Supplied text.

------------------------------------------------------------------------

The book commences with an introduction to the topic, which recounts various historical situations in which Muslims have been ruled by non-Muslims, the reasons that make this a controversial subject in Islam, and the corpus of material Muslims can draw on to answer questions on the permissibility of their remaining under non-Muslim rule.

There then follows a useful discussion of what fatwās are and what the role of the mufti, who pronounces them, is, and the introduction finishes with a general overview of the qur’anic passages related to the subject and how these have been interpreted through the ages. Following this, the book then presents English translations of questions on the subject recorded as having been received by muftis at various times, followed by the fatwā each question received. The selected fatwās are divided into thematic chapters, the first of which examines fatwās from the period of the end of Muslim Spain, and includes the so-called “Marbella fatwā” of al-Wansharīsī, in which the Moroccan jurist declares that a man who has failed to emigrate from the Christian town of Marbella should be sent to hell for his remaining there. The other fatwā included in this chapter is that of al-Ramlī on the Muslims of Aragon, in which this Egyptian Shāfiʿī suggests that, since the Muslims in Aragon were able to freely practise their religion, there was no obligation for them to emigrate.

------------------------------------------------------------------------

Exercise data.
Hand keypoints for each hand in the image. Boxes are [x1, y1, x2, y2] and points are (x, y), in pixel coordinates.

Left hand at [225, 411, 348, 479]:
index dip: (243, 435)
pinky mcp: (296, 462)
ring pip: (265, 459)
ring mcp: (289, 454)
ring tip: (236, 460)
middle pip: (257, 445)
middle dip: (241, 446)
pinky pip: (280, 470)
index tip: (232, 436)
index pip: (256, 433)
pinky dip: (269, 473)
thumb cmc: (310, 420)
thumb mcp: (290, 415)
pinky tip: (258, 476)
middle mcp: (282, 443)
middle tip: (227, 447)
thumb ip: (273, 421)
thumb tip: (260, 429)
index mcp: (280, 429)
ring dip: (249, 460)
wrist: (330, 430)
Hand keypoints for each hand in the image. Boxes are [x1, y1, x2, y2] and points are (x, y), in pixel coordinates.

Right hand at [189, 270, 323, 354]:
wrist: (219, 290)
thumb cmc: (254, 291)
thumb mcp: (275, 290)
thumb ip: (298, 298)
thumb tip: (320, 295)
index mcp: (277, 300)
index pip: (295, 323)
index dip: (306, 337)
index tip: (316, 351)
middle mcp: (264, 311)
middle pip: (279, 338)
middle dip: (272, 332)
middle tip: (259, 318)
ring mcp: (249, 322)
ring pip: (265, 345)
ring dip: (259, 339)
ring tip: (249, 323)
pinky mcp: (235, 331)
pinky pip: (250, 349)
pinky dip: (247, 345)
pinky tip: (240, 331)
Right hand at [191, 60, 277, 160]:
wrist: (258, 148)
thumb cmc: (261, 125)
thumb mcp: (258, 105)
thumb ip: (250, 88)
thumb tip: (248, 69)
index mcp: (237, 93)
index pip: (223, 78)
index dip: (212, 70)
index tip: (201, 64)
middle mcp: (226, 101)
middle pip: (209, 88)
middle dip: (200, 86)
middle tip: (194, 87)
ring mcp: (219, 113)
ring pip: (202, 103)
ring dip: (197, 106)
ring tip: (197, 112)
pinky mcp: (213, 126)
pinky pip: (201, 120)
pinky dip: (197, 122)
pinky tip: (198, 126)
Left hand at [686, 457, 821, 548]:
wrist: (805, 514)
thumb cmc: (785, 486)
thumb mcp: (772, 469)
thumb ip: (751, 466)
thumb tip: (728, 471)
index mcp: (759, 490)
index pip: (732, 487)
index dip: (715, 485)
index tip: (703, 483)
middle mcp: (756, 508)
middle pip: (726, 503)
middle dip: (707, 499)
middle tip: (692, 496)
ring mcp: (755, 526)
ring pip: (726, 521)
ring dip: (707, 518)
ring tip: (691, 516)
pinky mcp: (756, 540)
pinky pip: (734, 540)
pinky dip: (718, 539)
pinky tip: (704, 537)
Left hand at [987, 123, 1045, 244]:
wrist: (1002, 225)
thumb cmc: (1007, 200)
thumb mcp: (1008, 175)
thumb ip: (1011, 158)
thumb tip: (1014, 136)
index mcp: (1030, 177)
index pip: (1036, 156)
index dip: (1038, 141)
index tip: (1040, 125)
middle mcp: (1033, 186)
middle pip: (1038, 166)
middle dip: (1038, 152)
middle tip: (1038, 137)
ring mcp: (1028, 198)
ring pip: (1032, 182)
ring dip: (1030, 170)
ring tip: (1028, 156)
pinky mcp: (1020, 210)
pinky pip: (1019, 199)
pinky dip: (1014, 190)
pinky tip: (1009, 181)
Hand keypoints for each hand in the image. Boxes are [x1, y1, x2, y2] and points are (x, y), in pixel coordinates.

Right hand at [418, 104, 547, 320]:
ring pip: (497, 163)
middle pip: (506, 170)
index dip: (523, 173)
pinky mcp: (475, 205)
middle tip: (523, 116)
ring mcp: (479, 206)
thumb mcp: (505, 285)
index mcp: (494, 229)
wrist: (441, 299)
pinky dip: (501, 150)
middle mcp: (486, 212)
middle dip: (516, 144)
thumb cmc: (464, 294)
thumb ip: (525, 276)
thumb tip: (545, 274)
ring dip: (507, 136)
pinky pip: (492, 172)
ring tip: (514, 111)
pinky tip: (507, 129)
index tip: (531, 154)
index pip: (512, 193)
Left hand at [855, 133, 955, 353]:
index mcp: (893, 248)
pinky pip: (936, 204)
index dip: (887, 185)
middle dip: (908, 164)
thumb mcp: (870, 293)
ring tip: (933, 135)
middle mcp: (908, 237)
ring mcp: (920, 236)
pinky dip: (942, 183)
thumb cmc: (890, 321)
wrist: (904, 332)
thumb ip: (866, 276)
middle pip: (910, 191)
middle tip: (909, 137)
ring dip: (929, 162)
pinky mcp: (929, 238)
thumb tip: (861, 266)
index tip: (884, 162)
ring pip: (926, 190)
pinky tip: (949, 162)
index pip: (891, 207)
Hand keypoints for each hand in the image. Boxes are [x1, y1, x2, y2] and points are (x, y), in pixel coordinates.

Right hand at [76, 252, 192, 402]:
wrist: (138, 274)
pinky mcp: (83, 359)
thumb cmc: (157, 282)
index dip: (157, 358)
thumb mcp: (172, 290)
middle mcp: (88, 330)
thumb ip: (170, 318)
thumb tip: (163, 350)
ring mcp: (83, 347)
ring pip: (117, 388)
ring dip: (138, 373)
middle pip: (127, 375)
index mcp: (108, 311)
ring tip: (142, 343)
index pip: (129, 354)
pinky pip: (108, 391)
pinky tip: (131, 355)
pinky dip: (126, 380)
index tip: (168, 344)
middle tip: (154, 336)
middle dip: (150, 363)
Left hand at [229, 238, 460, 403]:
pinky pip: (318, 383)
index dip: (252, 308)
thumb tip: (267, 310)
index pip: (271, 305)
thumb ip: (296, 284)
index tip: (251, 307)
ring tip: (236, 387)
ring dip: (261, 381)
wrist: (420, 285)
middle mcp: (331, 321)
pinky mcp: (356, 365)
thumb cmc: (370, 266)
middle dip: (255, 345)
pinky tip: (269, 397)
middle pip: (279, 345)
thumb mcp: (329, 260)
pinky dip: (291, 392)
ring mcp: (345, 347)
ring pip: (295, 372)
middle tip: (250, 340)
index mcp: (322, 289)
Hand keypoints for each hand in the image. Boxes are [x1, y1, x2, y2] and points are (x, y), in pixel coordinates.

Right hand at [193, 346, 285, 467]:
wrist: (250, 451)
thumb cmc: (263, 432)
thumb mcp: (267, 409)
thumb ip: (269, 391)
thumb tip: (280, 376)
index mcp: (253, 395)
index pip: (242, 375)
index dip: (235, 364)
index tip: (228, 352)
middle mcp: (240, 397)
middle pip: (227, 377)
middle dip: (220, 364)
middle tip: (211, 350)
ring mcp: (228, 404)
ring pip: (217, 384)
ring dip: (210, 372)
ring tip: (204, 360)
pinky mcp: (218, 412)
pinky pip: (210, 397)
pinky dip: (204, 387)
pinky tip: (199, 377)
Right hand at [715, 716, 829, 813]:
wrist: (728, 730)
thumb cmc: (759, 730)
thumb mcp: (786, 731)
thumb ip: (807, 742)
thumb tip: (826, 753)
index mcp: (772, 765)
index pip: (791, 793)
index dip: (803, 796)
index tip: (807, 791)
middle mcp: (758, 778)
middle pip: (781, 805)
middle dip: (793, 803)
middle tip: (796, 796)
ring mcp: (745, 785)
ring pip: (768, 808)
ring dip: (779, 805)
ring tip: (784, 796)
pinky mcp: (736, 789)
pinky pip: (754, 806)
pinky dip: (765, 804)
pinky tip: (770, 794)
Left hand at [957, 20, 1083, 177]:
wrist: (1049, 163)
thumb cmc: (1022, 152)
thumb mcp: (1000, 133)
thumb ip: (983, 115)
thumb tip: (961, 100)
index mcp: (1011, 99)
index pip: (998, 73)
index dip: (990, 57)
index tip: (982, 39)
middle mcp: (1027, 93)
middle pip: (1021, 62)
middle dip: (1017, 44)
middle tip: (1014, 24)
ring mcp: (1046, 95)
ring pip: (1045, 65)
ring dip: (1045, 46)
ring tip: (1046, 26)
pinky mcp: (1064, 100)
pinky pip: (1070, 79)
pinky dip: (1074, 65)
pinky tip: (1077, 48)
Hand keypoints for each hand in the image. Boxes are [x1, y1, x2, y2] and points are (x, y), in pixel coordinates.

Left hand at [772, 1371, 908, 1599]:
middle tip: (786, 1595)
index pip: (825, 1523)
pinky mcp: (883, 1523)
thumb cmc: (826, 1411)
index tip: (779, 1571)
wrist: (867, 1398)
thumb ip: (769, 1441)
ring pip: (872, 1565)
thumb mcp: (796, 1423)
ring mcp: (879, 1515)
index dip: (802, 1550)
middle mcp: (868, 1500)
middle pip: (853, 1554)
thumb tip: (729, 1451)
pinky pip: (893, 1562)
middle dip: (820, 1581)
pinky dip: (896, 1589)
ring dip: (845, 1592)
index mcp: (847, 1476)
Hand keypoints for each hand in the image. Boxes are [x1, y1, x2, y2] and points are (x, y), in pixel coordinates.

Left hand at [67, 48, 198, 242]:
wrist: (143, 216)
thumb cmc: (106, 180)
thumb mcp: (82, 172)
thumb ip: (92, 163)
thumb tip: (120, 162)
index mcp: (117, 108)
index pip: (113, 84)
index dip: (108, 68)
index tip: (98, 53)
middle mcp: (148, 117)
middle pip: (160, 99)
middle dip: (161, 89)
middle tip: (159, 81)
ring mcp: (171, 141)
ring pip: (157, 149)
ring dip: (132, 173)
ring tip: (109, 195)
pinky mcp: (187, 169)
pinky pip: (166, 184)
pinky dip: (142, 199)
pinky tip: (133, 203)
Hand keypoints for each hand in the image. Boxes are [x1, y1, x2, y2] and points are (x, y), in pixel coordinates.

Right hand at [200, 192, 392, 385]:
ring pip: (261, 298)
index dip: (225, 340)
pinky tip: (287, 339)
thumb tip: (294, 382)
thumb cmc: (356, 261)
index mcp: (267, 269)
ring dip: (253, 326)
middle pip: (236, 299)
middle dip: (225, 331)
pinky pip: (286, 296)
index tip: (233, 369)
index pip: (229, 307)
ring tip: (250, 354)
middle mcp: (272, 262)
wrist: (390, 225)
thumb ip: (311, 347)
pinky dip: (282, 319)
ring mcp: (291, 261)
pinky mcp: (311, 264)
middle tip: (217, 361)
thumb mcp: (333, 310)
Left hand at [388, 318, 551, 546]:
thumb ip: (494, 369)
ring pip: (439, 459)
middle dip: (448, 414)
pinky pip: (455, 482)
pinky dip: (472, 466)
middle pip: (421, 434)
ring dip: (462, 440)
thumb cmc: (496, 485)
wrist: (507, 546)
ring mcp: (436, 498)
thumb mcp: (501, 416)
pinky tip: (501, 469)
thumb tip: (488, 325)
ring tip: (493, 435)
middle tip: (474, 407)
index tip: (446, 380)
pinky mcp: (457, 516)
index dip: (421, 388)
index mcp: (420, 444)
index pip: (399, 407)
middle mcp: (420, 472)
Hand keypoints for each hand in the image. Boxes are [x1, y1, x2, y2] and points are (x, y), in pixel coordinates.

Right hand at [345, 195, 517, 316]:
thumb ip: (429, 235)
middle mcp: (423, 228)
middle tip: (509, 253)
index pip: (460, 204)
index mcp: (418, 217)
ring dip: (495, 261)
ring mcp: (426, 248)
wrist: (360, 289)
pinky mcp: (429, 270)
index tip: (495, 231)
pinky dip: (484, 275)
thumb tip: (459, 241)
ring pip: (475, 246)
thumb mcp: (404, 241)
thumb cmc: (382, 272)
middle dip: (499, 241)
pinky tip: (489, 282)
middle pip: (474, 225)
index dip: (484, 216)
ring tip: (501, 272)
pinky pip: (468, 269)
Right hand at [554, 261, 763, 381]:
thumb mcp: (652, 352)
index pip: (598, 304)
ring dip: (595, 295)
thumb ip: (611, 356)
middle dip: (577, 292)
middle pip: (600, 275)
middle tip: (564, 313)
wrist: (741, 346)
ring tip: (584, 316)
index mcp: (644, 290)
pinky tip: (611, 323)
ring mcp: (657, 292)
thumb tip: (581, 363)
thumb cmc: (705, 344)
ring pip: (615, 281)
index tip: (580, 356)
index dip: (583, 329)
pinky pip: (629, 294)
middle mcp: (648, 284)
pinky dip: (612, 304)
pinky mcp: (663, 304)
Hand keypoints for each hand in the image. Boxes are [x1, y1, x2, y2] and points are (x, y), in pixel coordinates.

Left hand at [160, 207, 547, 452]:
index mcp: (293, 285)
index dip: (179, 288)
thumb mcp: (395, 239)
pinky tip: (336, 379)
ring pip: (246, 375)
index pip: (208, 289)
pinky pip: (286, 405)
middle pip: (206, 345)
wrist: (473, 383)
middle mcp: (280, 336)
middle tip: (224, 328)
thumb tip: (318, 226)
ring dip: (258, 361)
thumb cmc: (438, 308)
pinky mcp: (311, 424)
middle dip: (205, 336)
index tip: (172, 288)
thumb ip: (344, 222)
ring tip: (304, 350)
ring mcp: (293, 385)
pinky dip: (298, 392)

------------------------------------------------------------------------

Set of tasks.
A) According to the book description, what did al-Ramlī conclude about the Muslims of Aragon?
B) Print everything in the book description from "The book commences" down to "under non-Muslim rule.".

Written answers.
A) Because they could freely practice their religion, they had no obligation to emigrate.

B)
The book commences with an introduction to the topic, which recounts various historical situations in which Muslims have been ruled by non-Muslims, the reasons that make this a controversial subject in Islam, and the corpus of material Muslims can draw on to answer questions on the permissibility of their remaining under non-Muslim rule.